### WHAT YOU ARE ASKED TO DO
Count the lines in the listing below that contain the string "Calçadão", treating uppercase and lowercase as different. Reply with the number only.

### DATA SHOWN
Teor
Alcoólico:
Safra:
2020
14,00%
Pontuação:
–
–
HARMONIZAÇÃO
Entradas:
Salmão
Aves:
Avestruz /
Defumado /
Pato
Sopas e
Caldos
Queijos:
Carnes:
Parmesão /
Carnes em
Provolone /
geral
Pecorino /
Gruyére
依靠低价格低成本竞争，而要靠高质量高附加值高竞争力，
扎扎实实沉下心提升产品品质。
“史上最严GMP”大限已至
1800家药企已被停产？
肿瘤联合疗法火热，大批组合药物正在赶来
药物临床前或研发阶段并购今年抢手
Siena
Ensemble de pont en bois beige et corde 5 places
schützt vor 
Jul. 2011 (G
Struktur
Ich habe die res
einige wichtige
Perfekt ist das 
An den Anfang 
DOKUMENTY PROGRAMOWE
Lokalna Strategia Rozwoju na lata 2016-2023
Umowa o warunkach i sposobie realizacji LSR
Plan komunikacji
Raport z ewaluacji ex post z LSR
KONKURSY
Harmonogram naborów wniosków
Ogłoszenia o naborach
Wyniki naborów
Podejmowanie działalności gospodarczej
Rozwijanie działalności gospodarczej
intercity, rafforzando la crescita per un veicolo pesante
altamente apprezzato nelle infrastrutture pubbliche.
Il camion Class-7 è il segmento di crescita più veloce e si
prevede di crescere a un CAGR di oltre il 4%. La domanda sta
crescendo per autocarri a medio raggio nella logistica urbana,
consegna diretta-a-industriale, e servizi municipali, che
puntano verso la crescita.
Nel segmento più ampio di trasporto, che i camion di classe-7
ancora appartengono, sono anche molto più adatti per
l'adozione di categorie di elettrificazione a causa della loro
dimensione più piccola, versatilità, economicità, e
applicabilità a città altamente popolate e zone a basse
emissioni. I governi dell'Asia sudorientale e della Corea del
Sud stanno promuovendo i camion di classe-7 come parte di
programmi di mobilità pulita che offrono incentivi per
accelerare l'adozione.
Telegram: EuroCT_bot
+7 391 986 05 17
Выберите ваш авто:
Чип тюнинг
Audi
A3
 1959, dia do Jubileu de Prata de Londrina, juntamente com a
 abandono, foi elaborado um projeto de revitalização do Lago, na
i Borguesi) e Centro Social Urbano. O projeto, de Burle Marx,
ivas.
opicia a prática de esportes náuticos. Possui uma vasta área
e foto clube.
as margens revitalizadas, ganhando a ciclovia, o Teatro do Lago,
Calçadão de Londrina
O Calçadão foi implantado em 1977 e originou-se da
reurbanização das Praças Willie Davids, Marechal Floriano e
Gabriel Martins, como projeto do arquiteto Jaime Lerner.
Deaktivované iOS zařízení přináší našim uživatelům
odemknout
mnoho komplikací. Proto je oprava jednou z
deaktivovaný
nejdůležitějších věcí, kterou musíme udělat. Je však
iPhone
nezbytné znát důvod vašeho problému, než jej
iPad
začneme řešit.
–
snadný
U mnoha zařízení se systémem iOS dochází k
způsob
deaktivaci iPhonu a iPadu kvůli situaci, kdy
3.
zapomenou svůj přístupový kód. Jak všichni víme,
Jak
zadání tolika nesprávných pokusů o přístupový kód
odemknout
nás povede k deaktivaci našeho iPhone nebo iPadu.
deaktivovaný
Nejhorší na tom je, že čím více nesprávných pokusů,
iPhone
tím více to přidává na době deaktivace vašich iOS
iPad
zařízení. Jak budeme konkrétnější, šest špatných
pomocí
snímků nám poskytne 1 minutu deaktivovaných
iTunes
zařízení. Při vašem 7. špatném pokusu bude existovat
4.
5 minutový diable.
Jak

### EXPECTED ANSWER
2